Elmore Leonard advises against opening a book with the weather or wasting plot time describing objects or places. For conversion to film that is sterling advice, naturally, and there's no reason why a reader can't be an involved part of that snappily paced adventure on paper either. One is allowed some fun, one hopes. It's Christmas, so I'm out on a round of visits and meals and this afternoon have been paddling in the sea sipping port and brandy out of a hip flask, so I don't have a copy of the book I want to talk about with me and these words might have an uneven pace, a drift and giggle gait. Clouds drift, beautiful puffy ball gown clouds, the sky is a Wedgwood dome. We're at Bluebell Barns admiring the mackerel shoal sculpture. Later the solar light will catch them shimmering silver in make-believe waters. We are warm on the corner sofa with a clear view and strong coffee. Three dogs sleeping. I shall get back to the point now.
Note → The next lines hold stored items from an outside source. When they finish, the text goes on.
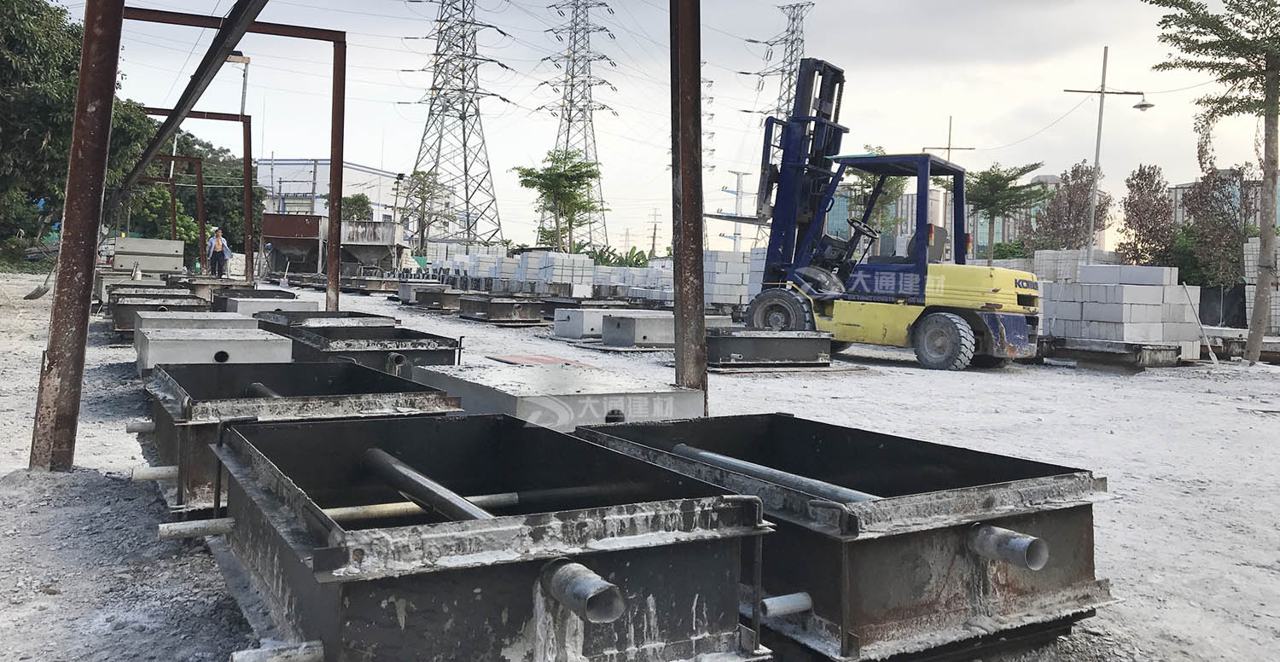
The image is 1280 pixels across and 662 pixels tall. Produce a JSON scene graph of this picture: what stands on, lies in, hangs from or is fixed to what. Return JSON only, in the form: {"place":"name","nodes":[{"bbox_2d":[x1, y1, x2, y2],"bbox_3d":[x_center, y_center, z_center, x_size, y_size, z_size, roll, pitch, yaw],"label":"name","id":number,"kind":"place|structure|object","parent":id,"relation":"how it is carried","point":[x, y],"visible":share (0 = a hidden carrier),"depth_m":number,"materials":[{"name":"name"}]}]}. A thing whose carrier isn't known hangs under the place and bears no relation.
{"place":"outdoors","nodes":[
{"label":"outdoors","id":0,"kind":"place"},
{"bbox_2d":[130,128,266,258],"label":"tree","id":1,"kind":"object","parent":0,"point":[241,190],"visible":0.57,"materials":[{"name":"green plant"}]},
{"bbox_2d":[226,50,250,114],"bbox_3d":[-16.222,-6.522,37.502,0.954,9.345,0.609,0,3,-31],"label":"street lamp","id":2,"kind":"object","parent":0,"point":[241,60],"visible":0.4,"depth_m":37.25,"materials":[{"name":"metal"}]},
{"bbox_2d":[256,157,404,222],"label":"white building","id":3,"kind":"structure","parent":0,"point":[362,172],"materials":[{"name":"white paint"}]},
{"bbox_2d":[340,192,373,221],"label":"tree","id":4,"kind":"object","parent":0,"point":[362,206],"visible":0.51,"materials":[{"name":"green plant"}]},
{"bbox_2d":[396,168,450,251],"label":"tree","id":5,"kind":"object","parent":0,"point":[419,179],"visible":0.86,"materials":[{"name":"green plant"}]},
{"bbox_2d":[400,0,513,249],"label":"transmission tower","id":6,"kind":"structure","parent":0,"point":[468,223],"materials":[{"name":"metal"}]},
{"bbox_2d":[515,149,604,252],"label":"tree","id":7,"kind":"object","parent":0,"point":[591,177],"visible":0.98,"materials":[{"name":"green plant"}]},
{"bbox_2d":[535,0,619,250],"label":"transmission tower","id":8,"kind":"structure","parent":0,"point":[569,119],"materials":[{"name":"metal"}]},
{"bbox_2d":[0,268,1279,661],"label":"gravel ground","id":9,"kind":"structure","parent":0,"point":[1098,390],"materials":[{"name":"grey"}]},
{"bbox_2d":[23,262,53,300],"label":"shovel","id":10,"kind":"object","parent":9,"relation":"on","point":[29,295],"visible":0.78,"depth_m":18.17,"materials":[{"name":"grey metal"}]},
{"bbox_2d":[29,0,126,474],"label":"steel column","id":11,"kind":"structure","parent":9,"relation":"on","point":[107,71],"depth_m":5.03,"materials":[{"name":"brown metal"}]},
{"bbox_2d":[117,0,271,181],"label":"steel beam","id":12,"kind":"structure","parent":11,"relation":"attached to","point":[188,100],"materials":[{"name":"metal"}]},
{"bbox_2d":[0,0,157,262],"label":"tree","id":13,"kind":"object","parent":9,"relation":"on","point":[8,43],"visible":0.74,"depth_m":21.70,"materials":[{"name":"green plant"}]},
{"bbox_2d":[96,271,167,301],"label":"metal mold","id":14,"kind":"object","parent":9,"relation":"on","point":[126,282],"visible":0.44,"depth_m":18.86,"materials":[{"name":"grey metal"}]},
{"bbox_2d":[109,234,186,274],"bbox_3d":[-14.695,-2.121,27.889,2.096,1.322,2.028,0,3,-31],"label":"concrete block","id":15,"kind":"object","parent":9,"relation":"on","point":[129,241],"visible":0.82,"depth_m":27.25,"materials":[{"name":"grey concrete"}]},
{"bbox_2d":[108,293,214,337],"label":"metal mold","id":16,"kind":"object","parent":9,"relation":"on","point":[119,326],"visible":0.54,"depth_m":11.64,"materials":[{"name":"grey metal"}]},
{"bbox_2d":[137,152,205,265],"bbox_3d":[-17.475,-4.252,34.178,2.665,4.395,0.305,0,3,-31],"label":"steel frame","id":17,"kind":"object","parent":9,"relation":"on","point":[201,225],"visible":0.7,"depth_m":34.36,"materials":[{"name":"metal"}]},
{"bbox_2d":[132,308,252,335],"bbox_3d":[-4.588,0.004,9.719,1.051,0.423,1.337,0,3,-31],"label":"concrete block","id":18,"kind":"object","parent":9,"relation":"on","point":[232,317],"visible":0.35,"depth_m":9.51,"materials":[{"name":"grey concrete"}]},
{"bbox_2d":[138,105,258,278],"bbox_3d":[-12.549,-3.554,25.734,3.413,5.067,0.319,0,3,-31],"label":"steel frame","id":19,"kind":"object","parent":9,"relation":"on","point":[247,172],"visible":0.81,"depth_m":26.04,"materials":[{"name":"metal"}]},
{"bbox_2d":[133,324,293,376],"bbox_3d":[-3.552,0.183,7.843,1.091,0.394,1.410,0,3,-31],"label":"concrete block","id":20,"kind":"object","parent":9,"relation":"on","point":[192,344],"visible":0.68,"depth_m":7.37,"materials":[{"name":"grey concrete"}]},
{"bbox_2d":[177,275,254,304],"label":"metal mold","id":21,"kind":"object","parent":9,"relation":"on","point":[201,284],"visible":0.53,"depth_m":18.34,"materials":[{"name":"metal"}]},
{"bbox_2d":[205,227,232,277],"bbox_3d":[-11.108,-1.974,24.536,0.601,1.513,0.462,2,2,18],"label":"man","id":22,"kind":"object","parent":9,"relation":"on","point":[218,238],"visible":0.96,"depth_m":24.45},
{"bbox_2d":[128,4,349,306],"bbox_3d":[-6.088,-2.240,13.787,3.488,4.465,0.322,0,3,-31],"label":"steel frame","id":23,"kind":"object","parent":9,"relation":"on","point":[300,33],"visible":0.84,"depth_m":14.11,"materials":[{"name":"metal"}]},
{"bbox_2d":[218,295,316,319],"bbox_3d":[-5.301,-0.255,13.351,1.089,0.459,1.606,0,3,-31],"label":"concrete block","id":24,"kind":"object","parent":9,"relation":"on","point":[289,305],"visible":0.45,"depth_m":13.04,"materials":[{"name":"grey concrete"}]},
{"bbox_2d":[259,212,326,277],"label":"container","id":25,"kind":"object","parent":9,"relation":"on","point":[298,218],"visible":0.82,"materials":[{"name":"red metal"}]},
{"bbox_2d":[137,360,460,514],"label":"metal mold","id":26,"kind":"object","parent":9,"relation":"on","point":[313,372],"visible":0.59,"depth_m":4.56,"materials":[{"name":"metal"}]},
{"bbox_2d":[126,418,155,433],"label":"pipe","id":27,"kind":"object","parent":26,"relation":"attached to","point":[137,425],"visible":0.81,"depth_m":4.76,"materials":[{"name":"grey metal"}]},
{"bbox_2d":[129,464,180,481],"bbox_3d":[-1.922,0.575,3.829,0.266,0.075,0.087,0,3,-31],"label":"pipe","id":28,"kind":"object","parent":26,"relation":"attached to","point":[171,469],"visible":0.89,"depth_m":3.78,"materials":[{"name":"grey metal"}]},
{"bbox_2d":[244,381,279,398],"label":"pipe","id":29,"kind":"object","parent":26,"relation":"in","point":[254,388],"visible":0.26,"depth_m":5.32,"materials":[{"name":"metal"}]},
{"bbox_2d":[248,308,395,330],"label":"metal mold","id":30,"kind":"object","parent":9,"relation":"on","point":[334,313],"visible":0.31,"depth_m":10.78,"materials":[{"name":"grey metal"}]},
{"bbox_2d":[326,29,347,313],"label":"steel post","id":31,"kind":"object","parent":9,"relation":"on","point":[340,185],"visible":0.92,"depth_m":13.62,"materials":[{"name":"metal"}]},
{"bbox_2d":[267,320,462,377],"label":"metal mold","id":32,"kind":"object","parent":9,"relation":"on","point":[428,351],"visible":0.58,"depth_m":7.98,"materials":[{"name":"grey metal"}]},
{"bbox_2d":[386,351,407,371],"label":"pipe","id":33,"kind":"object","parent":32,"relation":"attached to","point":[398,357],"visible":0.84,"depth_m":7.29,"materials":[{"name":"metal"}]},
{"bbox_2d":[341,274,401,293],"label":"metal mold","id":34,"kind":"object","parent":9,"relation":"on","point":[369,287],"visible":0.79,"depth_m":32.18,"materials":[{"name":"metal"}]},
{"bbox_2d":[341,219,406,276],"label":"hopper","id":35,"kind":"object","parent":9,"relation":"on","point":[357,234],"visible":0.82,"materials":[{"name":"grey metal"}]},
{"bbox_2d":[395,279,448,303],"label":"block","id":36,"kind":"object","parent":9,"relation":"on","point":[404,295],"visible":0.57,"depth_m":24.90,"materials":[{"name":"grey concrete"}]},
{"bbox_2d":[408,285,464,311],"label":"metal mold","id":37,"kind":"object","parent":9,"relation":"on","point":[428,295],"visible":0.82,"depth_m":22.65,"materials":[{"name":"grey metal"}]},
{"bbox_2d":[444,247,504,289],"bbox_3d":[-6.802,-2.564,37.923,2.418,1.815,2.381,0,3,-31],"label":"block stack","id":38,"kind":"object","parent":9,"relation":"on","point":[456,260],"visible":0.68,"depth_m":37.27,"materials":[{"name":"white concrete"}]},
{"bbox_2d":[200,412,774,661],"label":"metal mold","id":39,"kind":"object","parent":9,"relation":"on","point":[520,573],"visible":0.95,"depth_m":2.48,"materials":[{"name":"metal"}]},
{"bbox_2d":[156,517,234,540],"bbox_3d":[-1.345,0.607,2.899,0.255,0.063,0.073,0,3,-31],"label":"pipe","id":40,"kind":"object","parent":39,"relation":"attached to","point":[194,522],"visible":0.94,"depth_m":2.86,"materials":[{"name":"grey metal"}]},
{"bbox_2d":[228,640,323,661],"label":"pipe","id":41,"kind":"object","parent":39,"relation":"attached to","point":[245,659],"visible":0.98,"depth_m":2.03,"materials":[{"name":"grey metal"}]},
{"bbox_2d":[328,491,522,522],"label":"metal pipe","id":42,"kind":"object","parent":39,"relation":"in","point":[505,496],"visible":0.68,"depth_m":3.15,"materials":[{"name":"metal"}]},
{"bbox_2d":[360,446,494,521],"bbox_3d":[-0.652,0.548,3.007,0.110,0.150,1.007,0,3,-31],"label":"metal pipe","id":43,"kind":"object","parent":39,"relation":"in","point":[445,511],"visible":0.72,"depth_m":3.05,"materials":[{"name":"metal"}]},
{"bbox_2d":[539,558,624,622],"bbox_3d":[-0.140,0.613,2.195,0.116,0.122,0.260,0,3,-31],"label":"pipe","id":44,"kind":"object","parent":39,"relation":"attached to","point":[602,584],"visible":0.92,"depth_m":2.13,"materials":[{"name":"grey metal"}]},
{"bbox_2d":[458,292,545,323],"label":"metal mold","id":45,"kind":"object","parent":9,"relation":"on","point":[497,311],"visible":0.96,"depth_m":19.24,"materials":[{"name":"metal"}]},
{"bbox_2d":[486,353,598,366],"bbox_3d":[-0.989,0.299,9.708,0.990,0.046,1.270,0,3,-31],"label":"board","id":46,"kind":"object","parent":9,"relation":"on","point":[543,359],"visible":0.61,"depth_m":9.64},
{"bbox_2d":[516,250,593,295],"bbox_3d":[-2.937,-2.013,32.206,2.106,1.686,2.215,0,3,-31],"label":"block stack","id":47,"kind":"object","parent":9,"relation":"on","point":[576,260],"visible":0.8,"depth_m":31.59,"materials":[{"name":"grey concrete"}]},
{"bbox_2d":[410,361,705,431],"bbox_3d":[-0.647,0.466,6.163,1.448,0.356,1.929,0,3,-31],"label":"concrete block","id":48,"kind":"object","parent":9,"relation":"on","point":[671,394],"visible":0.67,"depth_m":5.60,"materials":[{"name":"grey concrete"}]},
{"bbox_2d":[552,306,622,338],"bbox_3d":[-0.464,-0.190,16.128,1.747,0.465,1.044,0,3,-31],"label":"concrete block","id":49,"kind":"object","parent":9,"relation":"on","point":[567,322],"visible":0.67,"depth_m":15.52,"materials":[{"name":"grey concrete"}]},
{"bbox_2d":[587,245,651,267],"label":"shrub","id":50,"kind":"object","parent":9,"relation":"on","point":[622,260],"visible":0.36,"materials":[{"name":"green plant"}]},
{"bbox_2d":[595,261,674,301],"bbox_3d":[0.126,-1.556,29.934,2.592,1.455,2.603,0,3,-31],"label":"block stack","id":51,"kind":"object","parent":9,"relation":"on","point":[631,293],"visible":0.64,"depth_m":29.35,"materials":[{"name":"grey concrete"}]},
{"bbox_2d":[594,310,735,348],"bbox_3d":[0.484,-0.061,14.679,2.053,0.448,1.288,0,3,-31],"label":"concrete block","id":52,"kind":"object","parent":9,"relation":"on","point":[608,335],"visible":0.72,"depth_m":14.02,"materials":[{"name":"grey concrete"}]},
{"bbox_2d":[668,0,708,410],"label":"steel column","id":53,"kind":"structure","parent":9,"relation":"on","point":[683,302],"depth_m":6.39,"materials":[{"name":"brown metal"}]},
{"bbox_2d":[702,249,752,307],"bbox_3d":[2.114,-1.330,24.031,1.792,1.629,1.731,0,3,-31],"label":"block stack","id":54,"kind":"object","parent":9,"relation":"on","point":[728,256],"visible":0.67,"depth_m":23.48,"materials":[{"name":"grey concrete"}]},
{"bbox_2d":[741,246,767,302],"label":"block stack","id":55,"kind":"object","parent":9,"relation":"on","point":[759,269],"visible":0.34,"depth_m":23.03,"materials":[{"name":"white concrete"}]},
{"bbox_2d":[702,329,833,368],"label":"metal mold","id":56,"kind":"object","parent":9,"relation":"on","point":[796,341],"visible":0.9,"depth_m":11.53,"materials":[{"name":"grey metal"}]},
{"bbox_2d":[575,411,1116,661],"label":"metal mold","id":57,"kind":"object","parent":9,"relation":"on","point":[1087,507],"visible":0.86,"depth_m":3.04,"materials":[{"name":"metal"}]},
{"bbox_2d":[669,442,881,504],"bbox_3d":[0.543,0.576,3.610,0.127,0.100,1.070,0,3,-31],"label":"metal pipe","id":58,"kind":"object","parent":57,"relation":"in","point":[717,456],"visible":0.72,"depth_m":3.57,"materials":[{"name":"grey metal"}]},
{"bbox_2d":[760,592,813,618],"bbox_3d":[0.413,0.778,2.659,0.198,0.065,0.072,0,3,-31],"label":"pipe","id":59,"kind":"object","parent":57,"relation":"attached to","point":[770,603],"visible":0.9,"depth_m":2.63,"materials":[{"name":"grey metal"}]},
{"bbox_2d":[967,523,1047,570],"bbox_3d":[1.150,0.682,2.946,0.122,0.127,0.267,0,3,-31],"label":"pipe","id":60,"kind":"object","parent":57,"relation":"attached to","point":[1021,538],"visible":0.93,"depth_m":2.88,"materials":[{"name":"grey metal"}]},
{"bbox_2d":[733,55,1040,370],"bbox_3d":[3.369,-1.972,13.542,5.332,4.753,2.280,4,3,44],"label":"forklift","id":61,"kind":"object","parent":9,"relation":"on","point":[952,309],"visible":0.91,"depth_m":13.40,"materials":[{"name":"metal"}]},
{"bbox_2d":[1030,250,1125,281],"bbox_3d":[12.358,-1.458,26.312,2.115,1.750,1.988,0,3,-31],"label":"block stack","id":62,"kind":"object","parent":9,"relation":"on","point":[1073,256],"visible":0.4,"depth_m":25.86,"materials":[{"name":"grey concrete"}]},
{"bbox_2d":[1037,336,1181,369],"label":"metal mold","id":63,"kind":"object","parent":9,"relation":"on","point":[1161,362],"visible":0.78,"depth_m":13.92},
{"bbox_2d":[1040,261,1204,355],"bbox_3d":[8.130,-0.449,15.941,2.178,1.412,2.348,0,3,-31],"label":"block stack","id":64,"kind":"object","parent":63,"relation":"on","point":[1137,289],"visible":0.88,"depth_m":15.21,"materials":[{"name":"grey concrete"}]},
{"bbox_2d":[1181,282,1217,364],"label":"shovel","id":65,"kind":"object","parent":9,"relation":"on","point":[1213,357],"visible":0.95,"depth_m":15.38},
{"bbox_2d":[1151,0,1279,363],"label":"tree","id":66,"kind":"object","parent":9,"relation":"on","point":[1271,115],"visible":0.99,"depth_m":15.06,"materials":[{"name":"plant"}]},
{"bbox_2d":[1180,142,1257,291],"bbox_3d":[19.644,-3.158,31.466,3.063,6.186,3.120,2,2,12],"label":"tree","id":67,"kind":"object","parent":9,"relation":"on","point":[1214,181],"visible":0.75,"depth_m":31.09,"materials":[{"name":"plant"}]},
{"bbox_2d":[1196,282,1247,327],"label":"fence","id":68,"kind":"object","parent":9,"relation":"on","point":[1208,295],"visible":0.54,"depth_m":22.56,"materials":[{"name":"black"}]},
{"bbox_2d":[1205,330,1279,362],"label":"metal mold","id":69,"kind":"object","parent":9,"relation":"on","point":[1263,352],"visible":0.65,"depth_m":15.86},
{"bbox_2d":[1243,238,1279,336],"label":"block stack","id":70,"kind":"object","parent":9,"relation":"on","point":[1254,247],"visible":0.62,"depth_m":20.84,"materials":[{"name":"grey concrete"}]},
{"bbox_2d":[28,0,1276,260],"label":"sky","id":71,"kind":"structure","parent":0,"point":[508,65],"materials":[{"name":"white"}]},
{"bbox_2d":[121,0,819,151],"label":"power lines","id":72,"kind":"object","parent":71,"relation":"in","point":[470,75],"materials":[{"name":"black metal"}]},
{"bbox_2d":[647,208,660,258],"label":"utility pole","id":73,"kind":"object","parent":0,"point":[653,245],"visible":0.9,"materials":[{"name":"brown"}]},
{"bbox_2d":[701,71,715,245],"label":"transmission tower","id":74,"kind":"structure","parent":0,"point":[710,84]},
{"bbox_2d":[724,168,750,249],"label":"utility pole","id":75,"kind":"object","parent":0,"point":[735,234],"visible":0.71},
{"bbox_2d":[742,0,814,249],"label":"transmission tower","id":76,"kind":"structure","parent":0,"point":[792,62],"materials":[{"name":"metal"}]},
{"bbox_2d":[833,144,909,238],"label":"tree","id":77,"kind":"object","parent":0,"point":[888,199],"visible":0.46,"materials":[{"name":"green plant"}]},
{"bbox_2d":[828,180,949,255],"label":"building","id":78,"kind":"structure","parent":0,"point":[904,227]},
{"bbox_2d":[921,114,975,160],"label":"pole","id":79,"kind":"object","parent":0,"point":[948,148],"visible":0.31,"depth_m":38.78,"materials":[{"name":"metal"}]},
{"bbox_2d":[964,162,1050,262],"bbox_3d":[14.425,-3.884,37.784,3.918,5.965,4.025,2,2,16],"label":"tree","id":80,"kind":"object","parent":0,"point":[992,183],"visible":0.86,"depth_m":37.31,"materials":[{"name":"green plant"}]},
{"bbox_2d":[1030,161,1110,251],"label":"tree","id":81,"kind":"object","parent":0,"point":[1065,223],"visible":0.76,"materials":[{"name":"brown plant"}]},
{"bbox_2d":[1061,46,1151,260],"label":"street lamp","id":82,"kind":"object","parent":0,"point":[1100,117],"visible":0.8,"depth_m":26.68,"materials":[{"name":"grey metal"}]},
{"bbox_2d":[1120,162,1175,265],"bbox_3d":[18.260,-3.261,33.248,2.315,5.417,2.587,3,2,22],"label":"tree","id":83,"kind":"object","parent":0,"point":[1157,183],"visible":0.82,"depth_m":32.94,"materials":[{"name":"brown plant"}]},
{"bbox_2d":[1167,169,1279,229],"label":"building","id":84,"kind":"structure","parent":0,"point":[1177,190],"materials":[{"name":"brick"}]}
]}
The Years is the last book that Virginia Woolf published in her lifetime and if you have time for weather and little details there is something here that makes the whole so much more than the sum of the parts: the description is the narrative. In brief: the novel follows the lives of the Pargiter family from the 1880s to the 1930s (the then present day) and was first envisaged as a sort of long essay of stories about the social and economic life of women. Published in 1937 it is not a new book and it is possible you have already heard of it/read it/studied it: if so, it is worth a revisit, I think.
A very good review here if you want more information (yes, this may be cheating. But my friends are making Bellinis and the mackerel require further admiration.)
The details are not little, after all, they are how life is, and how life is, is important.